The results of operative treatment are mixed. Many authors, particularly in earlier publications, report persistent pain even after a short time interval (48), with limitation of the range of motion or even stiffness of the ankle joint (5, 16, 18, 22, 29, 33, 34, 57), and development of degenerative changes (1, 11, 45, 50). This may reflect the complex nature of the injury with considerable accompanying soft tissue trauma. Won et al. (55), in the largest available study, found significantly better 1-year results after early reduction compared with delayed surgery (more than 24 h).

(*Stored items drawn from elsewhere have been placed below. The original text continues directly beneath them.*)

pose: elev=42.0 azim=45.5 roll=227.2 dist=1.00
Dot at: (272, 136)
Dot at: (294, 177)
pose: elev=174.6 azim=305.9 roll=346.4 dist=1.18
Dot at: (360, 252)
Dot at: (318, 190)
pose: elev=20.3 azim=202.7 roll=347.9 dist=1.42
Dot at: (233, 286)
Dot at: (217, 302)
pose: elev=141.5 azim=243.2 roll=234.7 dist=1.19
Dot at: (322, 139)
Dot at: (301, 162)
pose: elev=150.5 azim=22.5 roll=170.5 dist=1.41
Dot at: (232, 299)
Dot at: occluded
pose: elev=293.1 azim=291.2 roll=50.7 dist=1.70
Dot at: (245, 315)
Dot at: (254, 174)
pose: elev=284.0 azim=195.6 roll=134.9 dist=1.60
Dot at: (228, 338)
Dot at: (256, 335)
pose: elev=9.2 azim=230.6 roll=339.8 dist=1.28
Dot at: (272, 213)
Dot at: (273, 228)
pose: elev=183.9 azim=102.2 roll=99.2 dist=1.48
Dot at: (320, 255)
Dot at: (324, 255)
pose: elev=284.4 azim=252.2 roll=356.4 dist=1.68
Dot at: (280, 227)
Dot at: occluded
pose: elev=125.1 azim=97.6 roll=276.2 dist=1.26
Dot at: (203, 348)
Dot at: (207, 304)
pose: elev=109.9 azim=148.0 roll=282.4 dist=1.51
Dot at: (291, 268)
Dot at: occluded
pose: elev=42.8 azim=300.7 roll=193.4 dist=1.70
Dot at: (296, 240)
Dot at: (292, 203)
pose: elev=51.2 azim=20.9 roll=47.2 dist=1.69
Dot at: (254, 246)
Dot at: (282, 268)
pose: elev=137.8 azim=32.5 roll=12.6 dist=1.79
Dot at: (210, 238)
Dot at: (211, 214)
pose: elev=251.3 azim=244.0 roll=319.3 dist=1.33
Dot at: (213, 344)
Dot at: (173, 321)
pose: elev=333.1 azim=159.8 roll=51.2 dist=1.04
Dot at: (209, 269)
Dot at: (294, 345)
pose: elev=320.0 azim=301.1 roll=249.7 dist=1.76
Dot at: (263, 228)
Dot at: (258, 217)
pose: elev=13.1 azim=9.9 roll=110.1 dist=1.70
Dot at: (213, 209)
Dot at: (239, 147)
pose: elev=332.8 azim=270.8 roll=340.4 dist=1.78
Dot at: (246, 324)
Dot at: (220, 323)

Risk factors for poor results include the severity of the injury, i.e. the presence of a partial pilon fracture (45, 50), and failed closed reduction of the fibula into the FN (1, 7). More detailed information could be provided by postoperative CT imaging which, however, is currently employed by a few authors only (50, 73, 76). Overall, there is a need for clinical studies reporting the medium- and long-term results of BF treatment in a larger number of patients (83).
Conclusion
BF presents a rare but severe variant of a locked ankle fracture-dislocation. One of the main causes of complications and/or poor results seems to be low awareness of this fracture pattern and minimal experience in its treatment at a given institution. BF requires an active approach with early reduction of the displaced fibular fragment without repeated attempts at closed reduction, and CT examination, including 3D reconstructions, allowing to plan an optimal surgical procedure. The aim of operative treatment is the restoration of ankle congruence and stability. This requires reduction and fixation of all bony components of the fracture including displaced or impacted fractures of the PM, Tillaux–Chaput tubercle, and/or Wagstaffe fragment, as well as anatomic reduction of the distal fibula into the FN. The quality of reduction should be confirmed by postoperative CT imaging. Future studies should include larger patient cohorts with a longer follow-up (minimum of 5 years).
ICMJE Conflict of Interest Statement
The authors declare that there is no conflict of interest that could be perceived as prejudicing the impartiality of the research reported.
Funding Statement
This work was supported by the Ministry of Health of the Czech Republic, grant no. NU22-10-00240: Severe types of ankle fracture-dislocations (Maisonneuve and Bosworth fractures) – diagnostics, pathoanatomy, treatment, and complications. All rights are reserved.
Acknowledgements
The authors wish to thank Ludmila Bébarová, PhD, for her assistance in the editing of the manuscript. The authors would also like to thank Professor Chang-Wug Oh, Daegu, Republic of Korea, and Dr Naohiro Hio from Maebashi, Japan, for their help with translation of the Korean and Japanese literature.